Photo by Sangharsh Lohakare on Unsplash
LIVERPOOL, United Kingdom — The future of medicine may have a very personal touch. New research finds that medications can produce 30 percent fewer side-effects if doctors match dosages with a patient’s DNA. The findings provide further evidence that genes can help create tailored prescriptions for individual care, rather than generalizing them to an entire population.
Currently, most medicines follow a “one-size-fits-all” approach. While this makes medicine more readily available to the public, not everyone reacts the same way to prescription drugs. Some people might find a drug useful while others can’t stand the medication because of its awful side-effects. There’s also the issue of people metabolizing medicines at different rates. This means a person might need a higher dose to get the drug’s full effect and vice versa.
Patients feel they have more control over their prescriptions
In the clinical trial, 7,000 people from seven European countries carried around a “DNA medication pass” that contains information on the patient’s genetic profile. Scanning the pass would allow doctors and pharmacists to decide what medicines to use and calculate the best dosage for them. The drugs ranged across medical fields from oncology to psychiatry.

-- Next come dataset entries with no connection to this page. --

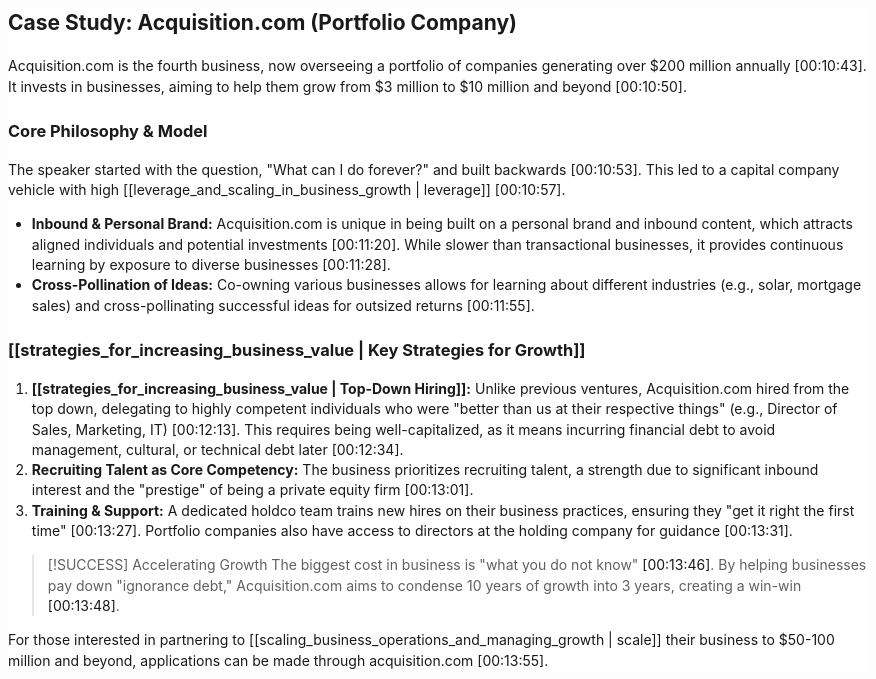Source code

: ## Case Study: Acquisition.com (Portfolio Company)

Acquisition.com is the fourth business, now overseeing a portfolio of companies generating over $200 million annually <a class="yt-timestamp" data-t="00:10:43">[00:10:43]</a>. It invests in businesses, aiming to help them grow from $3 million to $10 million and beyond <a class="yt-timestamp" data-t="00:10:50">[00:10:50]</a>.

### Core Philosophy & Model
The speaker started with the question, "What can I do forever?" and built backwards <a class="yt-timestamp" data-t="00:10:53">[00:10:53]</a>. This led to a capital company vehicle with high [[leverage_and_scaling_in_business_growth | leverage]] <a class="yt-timestamp" data-t="00:10:57">[00:10:57]</a>.

*   **Inbound & Personal Brand:** Acquisition.com is unique in being built on a personal brand and inbound content, which attracts aligned individuals and potential investments <a class="yt-timestamp" data-t="00:11:20">[00:11:20]</a>. While slower than transactional businesses, it provides continuous learning by exposure to diverse businesses <a class="yt-timestamp" data-t="00:11:28">[00:11:28]</a>.
*   **Cross-Pollination of Ideas:** Co-owning various businesses allows for learning about different industries (e.g., solar, mortgage sales) and cross-pollinating successful ideas for outsized returns <a class="yt-timestamp" data-t="00:11:55">[00:11:55]</a>.

### [[strategies_for_increasing_business_value | Key Strategies for Growth]]
1.  **[[strategies_for_increasing_business_value | Top-Down Hiring]]:** Unlike previous ventures, Acquisition.com hired from the top down, delegating to highly competent individuals who were "better than us at their respective things" (e.g., Director of Sales, Marketing, IT) <a class="yt-timestamp" data-t="00:12:13">[00:12:13]</a>. This requires being well-capitalized, as it means incurring financial debt to avoid management, cultural, or technical debt later <a class="yt-timestamp" data-t="00:12:34">[00:12:34]</a>.
2.  **Recruiting Talent as Core Competency:** The business prioritizes recruiting talent, a strength due to significant inbound interest and the "prestige" of being a private equity firm <a class="yt-timestamp" data-t="00:13:01">[00:13:01]</a>.
3.  **Training & Support:** A dedicated holdco team trains new hires on their business practices, ensuring they "get it right the first time" <a class="yt-timestamp" data-t="00:13:27">[00:13:27]</a>. Portfolio companies also have access to directors at the holding company for guidance <a class="yt-timestamp" data-t="00:13:31">[00:13:31]</a>.

> [!SUCCESS] Accelerating Growth
> The biggest cost in business is "what you do not know" <a class="yt-timestamp" data-t="00:13:46">[00:13:46]</a>. By helping businesses pay down "ignorance debt," Acquisition.com aims to condense 10 years of growth into 3 years, creating a win-win <a class="yt-timestamp" data-t="00:13:48">[00:13:48]</a>.

For those interested in partnering to [[scaling_business_operations_and_managing_growth | scale]] their business to $50-100 million and beyond, applications can be made through acquisition.com <a class="yt-timestamp" data-t="00:13:55">[00:13:55]</a>.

Study authors randomly placed the participants into the genotyping group that had their DNA mapped out. They focused their attention on 12 specific genes and 50 types of genetic variants and how 39 drugs affected them. About three months into the trial, a nurse contacted each participant, asking about side-effects such as diarrhea, anemia, nerve pain, or muscle pain.
People who actively used their medication pass and whose prescriptions were tailored to their genetic code found to have 30 percent fewer side-effects compared to patients prescribed a standard dose of medicine. What’s more, people using tailored medications reported being happier with the DNA medication passes. The authors suggest this might be because it gives patients a feeling of control over their health, along with feeling actively involved in their medical decisions.
“This is a large landmark randomized study which shows that pharmacogenomic testing using a comprehensive genotyping panel can prevent adverse drug reactions, an outcome measure which is clinically important to individual patients and to healthcare systems,” says Sir Munir Pirmohamed, a professor at the University of Liverpool and principal investigator for the only U.K. site taking part in the trial, in a media release. “A 30% reduction in adverse reactions with a single intervention is remarkable.”
The clinical results show that a tailored strategy towards drug prescriptions works. The next obstacle in the road is deciding how to promote this plan in countries with vastly different healthcare systems.